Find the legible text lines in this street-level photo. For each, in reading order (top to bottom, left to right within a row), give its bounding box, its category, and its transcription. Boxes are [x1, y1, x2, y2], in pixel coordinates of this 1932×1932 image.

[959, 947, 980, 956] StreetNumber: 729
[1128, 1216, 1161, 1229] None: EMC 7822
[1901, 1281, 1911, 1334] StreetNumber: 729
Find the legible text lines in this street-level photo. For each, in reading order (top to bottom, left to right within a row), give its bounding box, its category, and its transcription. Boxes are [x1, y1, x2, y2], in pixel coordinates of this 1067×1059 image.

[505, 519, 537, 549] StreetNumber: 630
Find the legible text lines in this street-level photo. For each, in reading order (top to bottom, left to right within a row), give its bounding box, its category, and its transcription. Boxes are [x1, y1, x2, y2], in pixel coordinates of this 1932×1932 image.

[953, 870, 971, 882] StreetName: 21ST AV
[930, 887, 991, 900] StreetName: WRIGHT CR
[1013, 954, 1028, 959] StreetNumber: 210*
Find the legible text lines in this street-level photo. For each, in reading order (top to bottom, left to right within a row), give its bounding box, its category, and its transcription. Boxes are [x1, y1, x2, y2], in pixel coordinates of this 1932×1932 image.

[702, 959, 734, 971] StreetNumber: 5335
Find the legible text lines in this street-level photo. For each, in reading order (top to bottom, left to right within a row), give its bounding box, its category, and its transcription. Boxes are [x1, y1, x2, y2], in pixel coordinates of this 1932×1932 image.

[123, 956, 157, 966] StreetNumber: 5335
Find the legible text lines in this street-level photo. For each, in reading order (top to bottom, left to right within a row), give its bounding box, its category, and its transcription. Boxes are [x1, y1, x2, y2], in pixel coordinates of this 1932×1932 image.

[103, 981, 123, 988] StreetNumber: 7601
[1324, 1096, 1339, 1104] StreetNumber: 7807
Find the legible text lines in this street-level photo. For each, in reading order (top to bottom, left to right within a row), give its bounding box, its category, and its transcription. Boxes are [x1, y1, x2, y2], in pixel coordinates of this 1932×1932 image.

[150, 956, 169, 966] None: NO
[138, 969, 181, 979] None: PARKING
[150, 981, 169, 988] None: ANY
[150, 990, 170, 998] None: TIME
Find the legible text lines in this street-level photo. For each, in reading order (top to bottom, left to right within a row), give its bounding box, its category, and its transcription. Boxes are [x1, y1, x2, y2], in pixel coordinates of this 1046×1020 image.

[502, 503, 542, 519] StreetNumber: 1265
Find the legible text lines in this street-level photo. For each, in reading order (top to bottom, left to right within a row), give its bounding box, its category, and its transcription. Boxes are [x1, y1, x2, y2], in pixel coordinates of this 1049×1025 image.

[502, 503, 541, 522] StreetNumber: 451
--------------------
◆ **AIM OF THE EXERCISE**: Rewrite all of the material above as a two-column CSV with the columns instruction and response, giving one row to each instruction together with its answer. Enclose every field in double quotes, and replace any line breaks inside a field with spaces.

◆ **THE ANSWER**:
instruction,response
"Find the legible text lines in this street-level photo. For each, in reading order (top to bottom, left to right within a row), give its bounding box, its category, and its transcription. Boxes are [x1, y1, x2, y2], in pixel coordinates of this 1932×1932 image.","[959, 947, 980, 956] StreetNumber: 729 [1128, 1216, 1161, 1229] None: EMC 7822 [1901, 1281, 1911, 1334] StreetNumber: 729"
"Find the legible text lines in this street-level photo. For each, in reading order (top to bottom, left to right within a row), give its bounding box, its category, and its transcription. Boxes are [x1, y1, x2, y2], in pixel coordinates of this 1067×1059 image.","[505, 519, 537, 549] StreetNumber: 630"
"Find the legible text lines in this street-level photo. For each, in reading order (top to bottom, left to right within a row), give its bounding box, its category, and its transcription. Boxes are [x1, y1, x2, y2], in pixel coordinates of this 1932×1932 image.","[953, 870, 971, 882] StreetName: 21ST AV [930, 887, 991, 900] StreetName: WRIGHT CR [1013, 954, 1028, 959] StreetNumber: 210*"
"Find the legible text lines in this street-level photo. For each, in reading order (top to bottom, left to right within a row), give its bounding box, its category, and its transcription. Boxes are [x1, y1, x2, y2], in pixel coordinates of this 1932×1932 image.","[702, 959, 734, 971] StreetNumber: 5335"
"Find the legible text lines in this street-level photo. For each, in reading order (top to bottom, left to right within a row), give its bounding box, its category, and its transcription. Boxes are [x1, y1, x2, y2], in pixel coordinates of this 1932×1932 image.","[123, 956, 157, 966] StreetNumber: 5335"
"Find the legible text lines in this street-level photo. For each, in reading order (top to bottom, left to right within a row), give its bounding box, its category, and its transcription. Boxes are [x1, y1, x2, y2], in pixel coordinates of this 1932×1932 image.","[103, 981, 123, 988] StreetNumber: 7601 [1324, 1096, 1339, 1104] StreetNumber: 7807"
"Find the legible text lines in this street-level photo. For each, in reading order (top to bottom, left to right within a row), give its bounding box, its category, and its transcription. Boxes are [x1, y1, x2, y2], in pixel coordinates of this 1932×1932 image.","[150, 956, 169, 966] None: NO [138, 969, 181, 979] None: PARKING [150, 981, 169, 988] None: ANY [150, 990, 170, 998] None: TIME"
"Find the legible text lines in this street-level photo. For each, in reading order (top to bottom, left to right within a row), give its bounding box, its category, and its transcription. Boxes are [x1, y1, x2, y2], in pixel coordinates of this 1046×1020 image.","[502, 503, 542, 519] StreetNumber: 1265"
"Find the legible text lines in this street-level photo. For each, in reading order (top to bottom, left to right within a row), give its bounding box, its category, and its transcription. Boxes are [x1, y1, x2, y2], in pixel coordinates of this 1049×1025 image.","[502, 503, 541, 522] StreetNumber: 451"